TO DO: Nothing in the data may be altered; the answer is a verbatim copy of it.

Collected data
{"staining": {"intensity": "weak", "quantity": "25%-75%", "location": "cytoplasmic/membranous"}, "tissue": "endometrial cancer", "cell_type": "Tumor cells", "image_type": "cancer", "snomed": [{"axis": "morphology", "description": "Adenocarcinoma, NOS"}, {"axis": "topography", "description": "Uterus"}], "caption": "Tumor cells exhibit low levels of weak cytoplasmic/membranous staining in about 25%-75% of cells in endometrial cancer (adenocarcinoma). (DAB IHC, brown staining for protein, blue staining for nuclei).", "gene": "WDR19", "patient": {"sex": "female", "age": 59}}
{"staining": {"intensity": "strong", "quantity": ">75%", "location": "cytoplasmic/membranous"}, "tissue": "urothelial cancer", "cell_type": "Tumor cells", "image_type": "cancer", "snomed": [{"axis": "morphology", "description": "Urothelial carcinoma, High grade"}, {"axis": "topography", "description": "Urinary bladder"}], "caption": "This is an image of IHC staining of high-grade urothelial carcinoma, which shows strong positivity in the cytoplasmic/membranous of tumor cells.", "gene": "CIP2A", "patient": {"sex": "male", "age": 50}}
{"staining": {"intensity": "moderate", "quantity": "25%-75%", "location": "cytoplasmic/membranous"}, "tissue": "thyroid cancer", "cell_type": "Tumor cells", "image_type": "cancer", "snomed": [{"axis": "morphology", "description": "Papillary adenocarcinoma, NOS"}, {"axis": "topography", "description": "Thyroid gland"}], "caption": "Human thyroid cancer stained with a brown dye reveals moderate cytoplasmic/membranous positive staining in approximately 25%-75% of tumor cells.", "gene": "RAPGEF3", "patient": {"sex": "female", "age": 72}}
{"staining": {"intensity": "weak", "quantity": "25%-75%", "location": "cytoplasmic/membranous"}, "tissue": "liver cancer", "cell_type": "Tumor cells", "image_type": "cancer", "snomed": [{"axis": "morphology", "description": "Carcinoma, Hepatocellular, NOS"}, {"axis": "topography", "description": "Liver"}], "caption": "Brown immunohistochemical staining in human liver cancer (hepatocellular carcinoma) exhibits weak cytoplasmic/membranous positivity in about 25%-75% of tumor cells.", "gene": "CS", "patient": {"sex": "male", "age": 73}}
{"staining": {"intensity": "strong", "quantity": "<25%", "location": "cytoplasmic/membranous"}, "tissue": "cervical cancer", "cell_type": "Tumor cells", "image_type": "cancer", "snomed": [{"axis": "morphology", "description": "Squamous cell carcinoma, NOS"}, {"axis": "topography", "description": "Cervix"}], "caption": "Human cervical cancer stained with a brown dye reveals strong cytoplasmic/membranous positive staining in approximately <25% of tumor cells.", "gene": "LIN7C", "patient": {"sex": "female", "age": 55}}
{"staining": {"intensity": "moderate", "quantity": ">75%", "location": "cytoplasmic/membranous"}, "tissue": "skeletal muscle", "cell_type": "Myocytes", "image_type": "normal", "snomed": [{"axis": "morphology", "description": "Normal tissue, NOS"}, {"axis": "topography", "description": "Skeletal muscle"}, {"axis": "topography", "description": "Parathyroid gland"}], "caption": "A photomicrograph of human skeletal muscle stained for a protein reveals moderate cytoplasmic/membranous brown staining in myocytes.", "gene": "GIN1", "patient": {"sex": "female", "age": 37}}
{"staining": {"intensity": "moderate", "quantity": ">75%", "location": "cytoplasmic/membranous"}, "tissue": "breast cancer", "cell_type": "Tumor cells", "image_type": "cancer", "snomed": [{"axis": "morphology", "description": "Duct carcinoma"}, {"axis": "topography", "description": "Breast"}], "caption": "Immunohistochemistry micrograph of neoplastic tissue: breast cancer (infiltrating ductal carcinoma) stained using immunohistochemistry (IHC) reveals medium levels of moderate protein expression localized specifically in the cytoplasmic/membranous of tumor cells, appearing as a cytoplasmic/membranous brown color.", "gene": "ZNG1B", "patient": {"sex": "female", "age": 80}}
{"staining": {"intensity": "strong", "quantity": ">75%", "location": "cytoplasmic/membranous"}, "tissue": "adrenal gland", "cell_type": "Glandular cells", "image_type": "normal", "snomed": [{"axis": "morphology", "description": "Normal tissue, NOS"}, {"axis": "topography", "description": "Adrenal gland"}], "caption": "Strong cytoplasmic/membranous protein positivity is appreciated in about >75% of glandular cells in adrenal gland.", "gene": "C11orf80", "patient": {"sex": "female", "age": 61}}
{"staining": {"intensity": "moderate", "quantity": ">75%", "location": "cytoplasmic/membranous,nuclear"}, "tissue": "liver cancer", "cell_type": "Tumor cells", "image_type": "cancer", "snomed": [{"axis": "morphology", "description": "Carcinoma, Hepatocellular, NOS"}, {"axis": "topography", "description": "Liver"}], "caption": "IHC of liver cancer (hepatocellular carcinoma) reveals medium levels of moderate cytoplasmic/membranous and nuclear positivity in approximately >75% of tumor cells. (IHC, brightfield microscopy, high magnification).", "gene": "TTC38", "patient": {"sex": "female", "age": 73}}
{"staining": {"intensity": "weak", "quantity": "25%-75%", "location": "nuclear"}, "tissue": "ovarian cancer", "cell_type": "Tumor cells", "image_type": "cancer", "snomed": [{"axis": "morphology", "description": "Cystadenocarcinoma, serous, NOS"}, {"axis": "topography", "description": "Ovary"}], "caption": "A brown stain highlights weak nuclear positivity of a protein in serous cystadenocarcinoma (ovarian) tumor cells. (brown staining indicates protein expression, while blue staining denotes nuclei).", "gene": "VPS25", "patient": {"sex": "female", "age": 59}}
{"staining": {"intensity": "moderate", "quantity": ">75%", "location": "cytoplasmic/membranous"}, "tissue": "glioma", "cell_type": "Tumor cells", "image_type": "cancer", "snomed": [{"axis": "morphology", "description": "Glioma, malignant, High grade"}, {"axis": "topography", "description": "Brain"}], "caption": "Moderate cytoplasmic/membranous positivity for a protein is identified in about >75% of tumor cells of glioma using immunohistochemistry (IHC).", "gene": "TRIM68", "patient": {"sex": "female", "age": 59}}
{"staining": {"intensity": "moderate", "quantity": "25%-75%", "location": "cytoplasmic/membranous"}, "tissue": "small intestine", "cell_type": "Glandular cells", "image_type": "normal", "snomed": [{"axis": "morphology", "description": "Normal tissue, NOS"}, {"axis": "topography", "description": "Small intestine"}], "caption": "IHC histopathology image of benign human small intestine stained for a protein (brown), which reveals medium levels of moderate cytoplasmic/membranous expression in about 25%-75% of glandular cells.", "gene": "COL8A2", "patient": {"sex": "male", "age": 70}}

REPLY TO THE TASK:
{"staining": {"intensity": "weak", "quantity": "25%-75%", "location": "cytoplasmic/membranous"}, "tissue": "endometrial cancer", "cell_type": "Tumor cells", "image_type": "cancer", "snomed": [{"axis": "morphology", "description": "Adenocarcinoma, NOS"}, {"axis": "topography", "description": "Uterus"}], "caption": "Tumor cells exhibit low levels of weak cytoplasmic/membranous staining in about 25%-75% of cells in endometrial cancer (adenocarcinoma). (DAB IHC, brown staining for protein, blue staining for nuclei).", "gene": "WDR19", "patient": {"sex": "female", "age": 59}}
{"staining": {"intensity": "strong", "quantity": ">75%", "location": "cytoplasmic/membranous"}, "tissue": "urothelial cancer", "cell_type": "Tumor cells", "image_type": "cancer", "snomed": [{"axis": "morphology", "description": "Urothelial carcinoma, High grade"}, {"axis": "topography", "description": "Urinary bladder"}], "caption": "This is an image of IHC staining of high-grade urothelial carcinoma, which shows strong positivity in the cytoplasmic/membranous of tumor cells.", "gene": "CIP2A", "patient": {"sex": "male", "age": 50}}
{"staining": {"intensity": "moderate", "quantity": "25%-75%", "location": "cytoplasmic/membranous"}, "tissue": "thyroid cancer", "cell_type": "Tumor cells", "image_type": "cancer", "snomed": [{"axis": "morphology", "description": "Papillary adenocarcinoma, NOS"}, {"axis": "topography", "description": "Thyroid gland"}], "caption": "Human thyroid cancer stained with a brown dye reveals moderate cytoplasmic/membranous positive staining in approximately 25%-75% of tumor cells.", "gene": "RAPGEF3", "patient": {"sex": "female", "age": 72}}
{"staining": {"intensity": "weak", "quantity": "25%-75%", "location": "cytoplasmic/membranous"}, "tissue": "liver cancer", "cell_type": "Tumor cells", "image_type": "cancer", "snomed": [{"axis": "morphology", "description": "Carcinoma, Hepatocellular, NOS"}, {"axis": "topography", "description": "Liver"}], "caption": "Brown immunohistochemical staining in human liver cancer (hepatocellular carcinoma) exhibits weak cytoplasmic/membranous positivity in about 25%-75% of tumor cells.", "gene": "CS", "patient": {"sex": "male", "age": 73}}
{"staining": {"intensity": "strong", "quantity": "<25%", "location": "cytoplasmic/membranous"}, "tissue": "cervical cancer", "cell_type": "Tumor cells", "image_type": "cancer", "snomed": [{"axis": "morphology", "description": "Squamous cell carcinoma, NOS"}, {"axis": "topography", "description": "Cervix"}], "caption": "Human cervical cancer stained with a brown dye reveals strong cytoplasmic/membranous positive staining in approximately <25% of tumor cells.", "gene": "LIN7C", "patient": {"sex": "female", "age": 55}}
{"staining": {"intensity": "moderate", "quantity": ">75%", "location": "cytoplasmic/membranous"}, "tissue": "skeletal muscle", "cell_type": "Myocytes", "image_type": "normal", "snomed": [{"axis": "morphology", "description": "Normal tissue, NOS"}, {"axis": "topography", "description": "Skeletal muscle"}, {"axis": "topography", "description": "Parathyroid gland"}], "caption": "A photomicrograph of human skeletal muscle stained for a protein reveals moderate cytoplasmic/membranous brown staining in myocytes.", "gene": "GIN1", "patient": {"sex": "female", "age": 37}}
{"staining": {"intensity": "moderate", "quantity": ">75%", "location": "cytoplasmic/membranous"}, "tissue": "breast cancer", "cell_type": "Tumor cells", "image_type": "cancer", "snomed": [{"axis": "morphology", "description": "Duct carcinoma"}, {"axis": "topography", "description": "Breast"}], "caption": "Immunohistochemistry micrograph of neoplastic tissue: breast cancer (infiltrating ductal carcinoma) stained using immunohistochemistry (IHC) reveals medium levels of moderate protein expression localized specifically in the cytoplasmic/membranous of tumor cells, appearing as a cytoplasmic/membranous brown color.", "gene": "ZNG1B", "patient": {"sex": "female", "age": 80}}
{"staining": {"intensity": "strong", "quantity": ">75%", "location": "cytoplasmic/membranous"}, "tissue": "adrenal gland", "cell_type": "Glandular cells", "image_type": "normal", "snomed": [{"axis": "morphology", "description": "Normal tissue, NOS"}, {"axis": "topography", "description": "Adrenal gland"}], "caption": "Strong cytoplasmic/membranous protein positivity is appreciated in about >75% of glandular cells in adrenal gland.", "gene": "C11orf80", "patient": {"sex": "female", "age": 61}}
{"staining": {"intensity": "moderate", "quantity": ">75%", "location": "cytoplasmic/membranous,nuclear"}, "tissue": "liver cancer", "cell_type": "Tumor cells", "image_type": "cancer", "snomed": [{"axis": "morphology", "description": "Carcinoma, Hepatocellular, NOS"}, {"axis": "topography", "description": "Liver"}], "caption": "IHC of liver cancer (hepatocellular carcinoma) reveals medium levels of moderate cytoplasmic/membranous and nuclear positivity in approximately >75% of tumor cells. (IHC, brightfield microscopy, high magnification).", "gene": "TTC38", "patient": {"sex": "female", "age": 73}}
{"staining": {"intensity": "weak", "quantity": "25%-75%", "location": "nuclear"}, "tissue": "ovarian cancer", "cell_type": "Tumor cells", "image_type": "cancer", "snomed": [{"axis": "morphology", "description": "Cystadenocarcinoma, serous, NOS"}, {"axis": "topography", "description": "Ovary"}], "caption": "A brown stain highlights weak nuclear positivity of a protein in serous cystadenocarcinoma (ovarian) tumor cells. (brown staining indicates protein expression, while blue staining denotes nuclei).", "gene": "VPS25", "patient": {"sex": "female", "age": 59}}
{"staining": {"intensity": "moderate", "quantity": ">75%", "location": "cytoplasmic/membranous"}, "tissue": "glioma", "cell_type": "Tumor cells", "image_type": "cancer", "snomed": [{"axis": "morphology", "description": "Glioma, malignant, High grade"}, {"axis": "topography", "description": "Brain"}], "caption": "Moderate cytoplasmic/membranous positivity for a protein is identified in about >75% of tumor cells of glioma using immunohistochemistry (IHC).", "gene": "TRIM68", "patient": {"sex": "female", "age": 59}}
{"staining": {"intensity": "moderate", "quantity": "25%-75%", "location": "cytoplasmic/membranous"}, "tissue": "small intestine", "cell_type": "Glandular cells", "image_type": "normal", "snomed": [{"axis": "morphology", "description": "Normal tissue, NOS"}, {"axis": "topography", "description": "Small intestine"}], "caption": "IHC histopathology image of benign human small intestine stained for a protein (brown), which reveals medium levels of moderate cytoplasmic/membranous expression in about 25%-75% of glandular cells.", "gene": "COL8A2", "patient": {"sex": "male", "age": 70}}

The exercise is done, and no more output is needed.